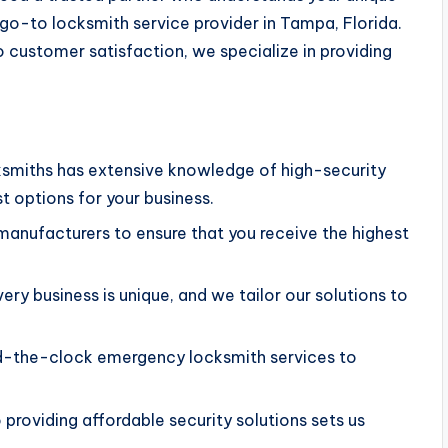
 go-to locksmith service provider in Tampa, Florida.
customer satisfaction, we specialize in providing
.
cksmiths has extensive knowledge of high-security
 options for your business.
manufacturers to ensure that you receive the highest
ery business is unique, and we tailor our solutions to
nd-the-clock emergency locksmith services to
providing affordable security solutions sets us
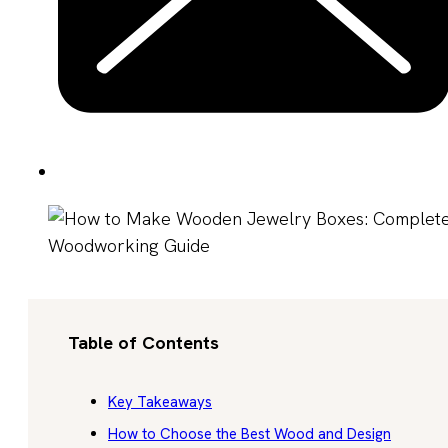
Table of Contents
Key Takeaways
How to Choose the Best Wood and Design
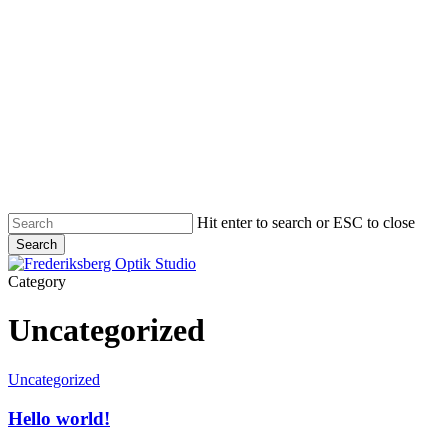
Skip
to
main
content
Hit enter to search or ESC to close
Search
Close
Search
Menu
Category
Uncategorized
Hello
Uncategorized
world!
Hello world!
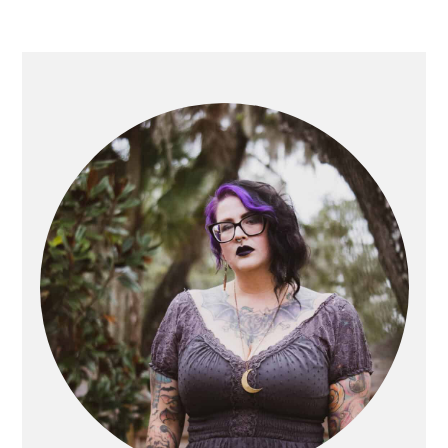
PRIMARY
SIDEBAR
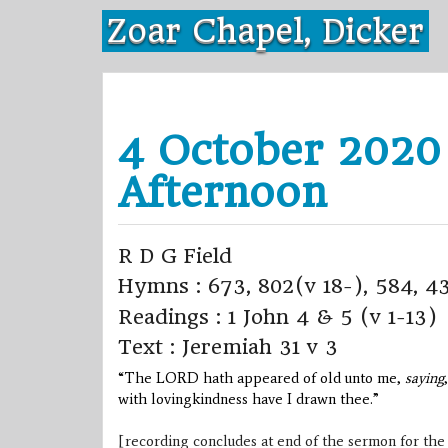
Skip
Zoar Chapel, Dicker
to
content
4 October 2020
Afternoon
R D G Field
Hymns : 673, 802(v 18-), 584, 4
Readings : 1 John 4 & 5 (v 1-13)
Text : Jeremiah 31 v 3
“The LORD hath appeared of old unto me,
saying
with lovingkindness have I drawn thee.”
[recording concludes at end of the sermon for the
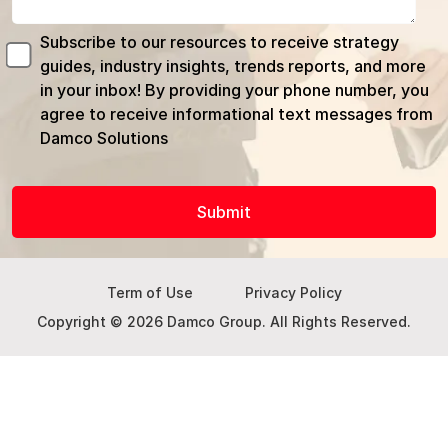
Subscribe to our resources to receive strategy
guides, industry insights, trends reports, and more
in your inbox! By providing your phone number, you
agree to receive informational text messages from
Damco Solutions
Term of Use
Privacy Policy
Copyright © 2026 Damco Group. All Rights Reserved.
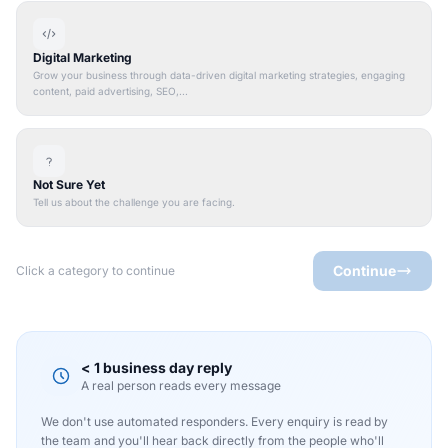
Digital Marketing
Grow your business through data-driven digital marketing strategies, engaging
content, paid advertising, SEO,...
Not Sure Yet
Tell us about the challenge you are facing.
Continue
Click a category to continue
< 1 business day reply
A real person reads every message
We don't use automated responders. Every enquiry is read by
the team and you'll hear back directly from the people who'll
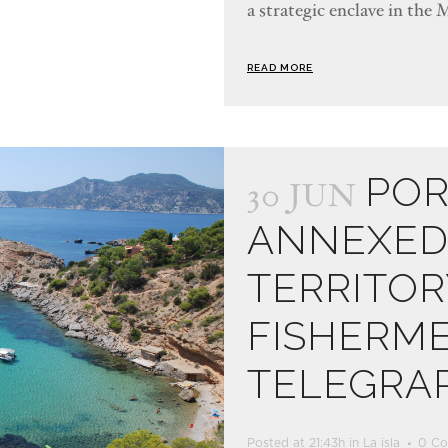
a strategic enclave in the 
READ MORE
POR
30 JUN
ANNEXED 
TERRITOR
FISHERM
TELEGRA
Posted at 21:43h
in
La isla
0 C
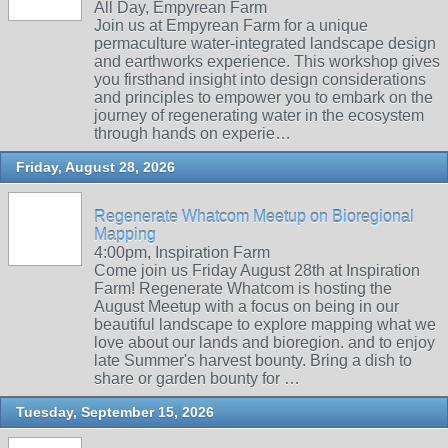
All Day, Empyrean Farm
Join us at Empyrean Farm for a unique
permaculture water-integrated landscape design
and earthworks experience. This workshop gives
you firsthand insight into design considerations
and principles to empower you to embark on the
journey of regenerating water in the ecosystem
through hands on experie…
Friday, August 28, 2026
Regenerate Whatcom Meetup on Bioregional
Mapping
4:00pm, Inspiration Farm
Come join us Friday August 28th at Inspiration
Farm! Regenerate Whatcom is hosting the
August Meetup with a focus on being in our
beautiful landscape to explore mapping what we
love about our lands and bioregion. and to enjoy
late Summer's harvest bounty. Bring a dish to
share or garden bounty for …
Tuesday, September 15, 2026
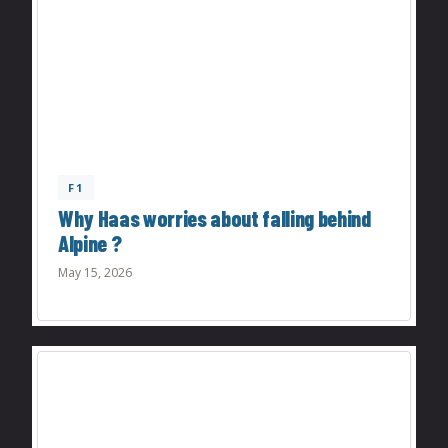
F1
Why Haas worries about falling behind
Alpine ?
May 15, 2026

> _To-do item_: Would you please return all lines from the listing above that contain "Farm"?

> _Reply to the task_:
All Day, Empyrean Farm
Join us at Empyrean Farm for a unique
4:00pm, Inspiration Farm
Farm! Regenerate Whatcom is hosting the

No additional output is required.